Human trafficking is not an anomaly in Mexico by any means. In a 2017 raid in Toluca, 24 foreign women were freed after being lured here with high-paying jobs and forced into prostitution.

The U.S. State Department reports that Mexico identified 706 victims of human trafficking in 2018, but the actual number is suspected to be significantly higher as organized crime has become involved. As a former pimp from Mexico City told CNN in 2015, “You can only sell a drug once, but you can sell a woman countless times.”

Mexican actress and activist Claudia Lizaldi, who attended Thursday’s Cancún protest, said it was time action was taken to end these kinds of crimes in Mexico. “Nobody deserves to lose a child to human trafficking. No child deserves to be a victim of human trafficking. No woman, regardless of her country of origin, should be a victim of human trafficking. We, as Mexicans, shouldn’t have to put up with this reality where Mexico is a top destination for sexual tourism,” she said.
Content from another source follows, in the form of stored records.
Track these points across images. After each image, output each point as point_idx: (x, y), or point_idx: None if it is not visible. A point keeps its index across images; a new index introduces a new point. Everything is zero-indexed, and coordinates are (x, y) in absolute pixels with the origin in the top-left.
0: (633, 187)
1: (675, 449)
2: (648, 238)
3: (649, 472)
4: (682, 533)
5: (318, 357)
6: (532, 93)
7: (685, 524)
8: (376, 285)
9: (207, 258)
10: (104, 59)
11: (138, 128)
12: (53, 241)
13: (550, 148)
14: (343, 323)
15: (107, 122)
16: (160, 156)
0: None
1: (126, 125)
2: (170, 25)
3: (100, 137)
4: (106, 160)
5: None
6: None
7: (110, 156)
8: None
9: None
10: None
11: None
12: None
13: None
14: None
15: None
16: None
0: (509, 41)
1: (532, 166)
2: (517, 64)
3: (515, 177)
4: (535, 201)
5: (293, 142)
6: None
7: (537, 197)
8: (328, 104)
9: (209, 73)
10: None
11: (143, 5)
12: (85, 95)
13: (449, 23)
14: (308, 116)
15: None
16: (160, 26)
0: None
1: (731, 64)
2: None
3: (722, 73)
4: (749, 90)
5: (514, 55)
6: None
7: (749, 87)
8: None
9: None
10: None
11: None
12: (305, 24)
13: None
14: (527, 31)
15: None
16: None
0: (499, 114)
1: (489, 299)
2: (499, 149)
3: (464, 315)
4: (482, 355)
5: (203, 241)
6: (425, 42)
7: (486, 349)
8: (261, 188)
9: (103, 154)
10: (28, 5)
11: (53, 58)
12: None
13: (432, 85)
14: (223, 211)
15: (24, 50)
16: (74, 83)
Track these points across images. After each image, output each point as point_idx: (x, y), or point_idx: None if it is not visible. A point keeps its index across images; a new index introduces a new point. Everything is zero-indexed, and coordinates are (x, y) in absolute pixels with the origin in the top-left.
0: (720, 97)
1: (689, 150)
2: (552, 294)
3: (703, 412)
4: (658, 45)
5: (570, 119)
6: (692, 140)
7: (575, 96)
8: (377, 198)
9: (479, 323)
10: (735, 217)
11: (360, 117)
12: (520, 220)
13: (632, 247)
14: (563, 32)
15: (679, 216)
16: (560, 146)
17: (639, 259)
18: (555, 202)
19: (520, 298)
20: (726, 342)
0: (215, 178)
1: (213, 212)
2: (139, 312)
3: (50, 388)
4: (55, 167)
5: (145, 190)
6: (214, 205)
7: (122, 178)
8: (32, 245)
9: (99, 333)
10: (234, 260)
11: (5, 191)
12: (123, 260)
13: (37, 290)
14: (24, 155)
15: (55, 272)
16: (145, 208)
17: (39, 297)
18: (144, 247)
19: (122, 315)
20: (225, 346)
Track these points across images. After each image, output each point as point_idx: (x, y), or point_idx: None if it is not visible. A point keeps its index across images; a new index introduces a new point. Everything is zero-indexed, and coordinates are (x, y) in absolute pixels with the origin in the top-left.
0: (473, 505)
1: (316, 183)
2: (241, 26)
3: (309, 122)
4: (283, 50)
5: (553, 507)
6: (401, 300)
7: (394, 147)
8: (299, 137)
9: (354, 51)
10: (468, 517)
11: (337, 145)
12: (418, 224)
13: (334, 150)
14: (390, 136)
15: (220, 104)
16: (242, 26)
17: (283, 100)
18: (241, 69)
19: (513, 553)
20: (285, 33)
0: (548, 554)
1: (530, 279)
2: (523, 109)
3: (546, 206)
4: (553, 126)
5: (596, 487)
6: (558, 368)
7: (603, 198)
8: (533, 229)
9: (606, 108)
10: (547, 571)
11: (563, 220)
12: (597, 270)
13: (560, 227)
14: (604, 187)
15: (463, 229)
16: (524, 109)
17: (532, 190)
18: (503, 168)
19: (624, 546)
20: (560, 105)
After being forced to work as prostitute across Mexico for four years beginning at the age of just 12 during which she says she was raped some 43,200 times, human trafficking victim Karla Jacinto is outspoken about her experiences and is steadfast in her commitment to prevent the same thing from happening to other women.

Jacinto, who has visited the Vatican and testified before the U.S. Congress to end human trafficking, said she was infuriated that it continues to happen. 

“We need more prevention efforts, more help. I want all of society not to see this as something normal, to see this as something that really could happen to one of your children.”

Under Mexico’s 2012 anti-trafficking law, anyone convicted of sex trafficking can face from five to 30 years in prison.